**To-do item**. From the data that follows, print exactly the lines starting at the one containing "BERITA TERKAIT" and ending at the one containing "Ahli Dewan Pers: Sengketa Jurnalistik Harus"; include both of them and nothing more.

**Supplied entries**.
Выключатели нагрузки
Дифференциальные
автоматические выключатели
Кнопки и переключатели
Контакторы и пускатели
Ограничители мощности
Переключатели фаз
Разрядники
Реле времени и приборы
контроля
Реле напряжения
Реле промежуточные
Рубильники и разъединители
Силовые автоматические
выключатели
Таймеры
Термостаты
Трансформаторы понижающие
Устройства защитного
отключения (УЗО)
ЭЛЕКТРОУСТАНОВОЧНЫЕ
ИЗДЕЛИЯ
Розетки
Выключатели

---

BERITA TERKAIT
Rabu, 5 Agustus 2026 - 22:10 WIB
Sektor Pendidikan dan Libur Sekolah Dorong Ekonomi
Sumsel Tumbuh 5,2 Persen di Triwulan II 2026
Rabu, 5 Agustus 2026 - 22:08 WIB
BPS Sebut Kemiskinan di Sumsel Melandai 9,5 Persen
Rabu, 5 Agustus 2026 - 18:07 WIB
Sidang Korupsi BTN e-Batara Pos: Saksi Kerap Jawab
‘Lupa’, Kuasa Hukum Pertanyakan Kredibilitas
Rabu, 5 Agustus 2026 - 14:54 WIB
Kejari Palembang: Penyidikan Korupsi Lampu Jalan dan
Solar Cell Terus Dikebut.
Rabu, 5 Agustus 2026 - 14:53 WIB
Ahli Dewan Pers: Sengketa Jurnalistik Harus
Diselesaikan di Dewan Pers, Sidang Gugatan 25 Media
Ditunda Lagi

---

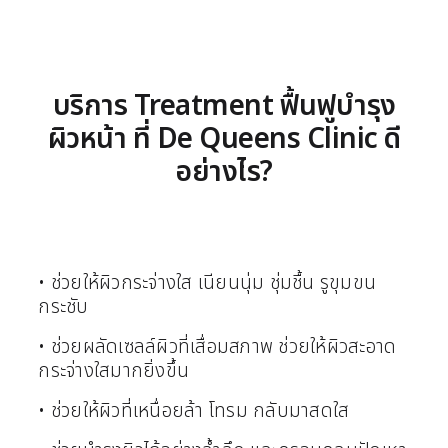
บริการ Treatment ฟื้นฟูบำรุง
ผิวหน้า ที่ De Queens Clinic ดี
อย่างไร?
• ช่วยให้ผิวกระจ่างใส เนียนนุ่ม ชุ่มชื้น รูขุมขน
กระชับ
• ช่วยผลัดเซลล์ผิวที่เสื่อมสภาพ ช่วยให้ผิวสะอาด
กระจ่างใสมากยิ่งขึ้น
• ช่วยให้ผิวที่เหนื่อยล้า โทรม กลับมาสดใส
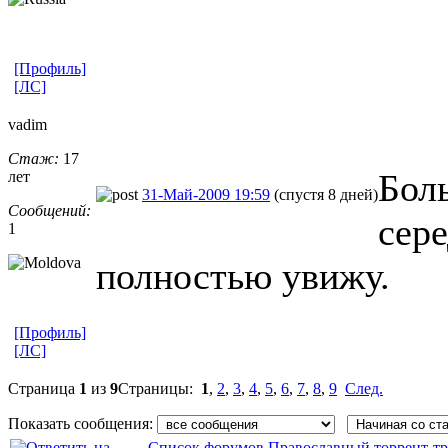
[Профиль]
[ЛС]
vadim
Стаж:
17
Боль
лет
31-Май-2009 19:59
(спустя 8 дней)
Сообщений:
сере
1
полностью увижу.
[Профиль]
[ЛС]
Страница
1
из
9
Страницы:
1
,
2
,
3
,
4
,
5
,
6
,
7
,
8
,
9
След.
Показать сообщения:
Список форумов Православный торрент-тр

**Solution to this problem**.
BERITA TERKAIT
Rabu, 5 Agustus 2026 - 22:10 WIB
Sektor Pendidikan dan Libur Sekolah Dorong Ekonomi
Sumsel Tumbuh 5,2 Persen di Triwulan II 2026
Rabu, 5 Agustus 2026 - 22:08 WIB
BPS Sebut Kemiskinan di Sumsel Melandai 9,5 Persen
Rabu, 5 Agustus 2026 - 18:07 WIB
Sidang Korupsi BTN e-Batara Pos: Saksi Kerap Jawab
‘Lupa’, Kuasa Hukum Pertanyakan Kredibilitas
Rabu, 5 Agustus 2026 - 14:54 WIB
Kejari Palembang: Penyidikan Korupsi Lampu Jalan dan
Solar Cell Terus Dikebut.
Rabu, 5 Agustus 2026 - 14:53 WIB
Ahli Dewan Pers: Sengketa Jurnalistik Harus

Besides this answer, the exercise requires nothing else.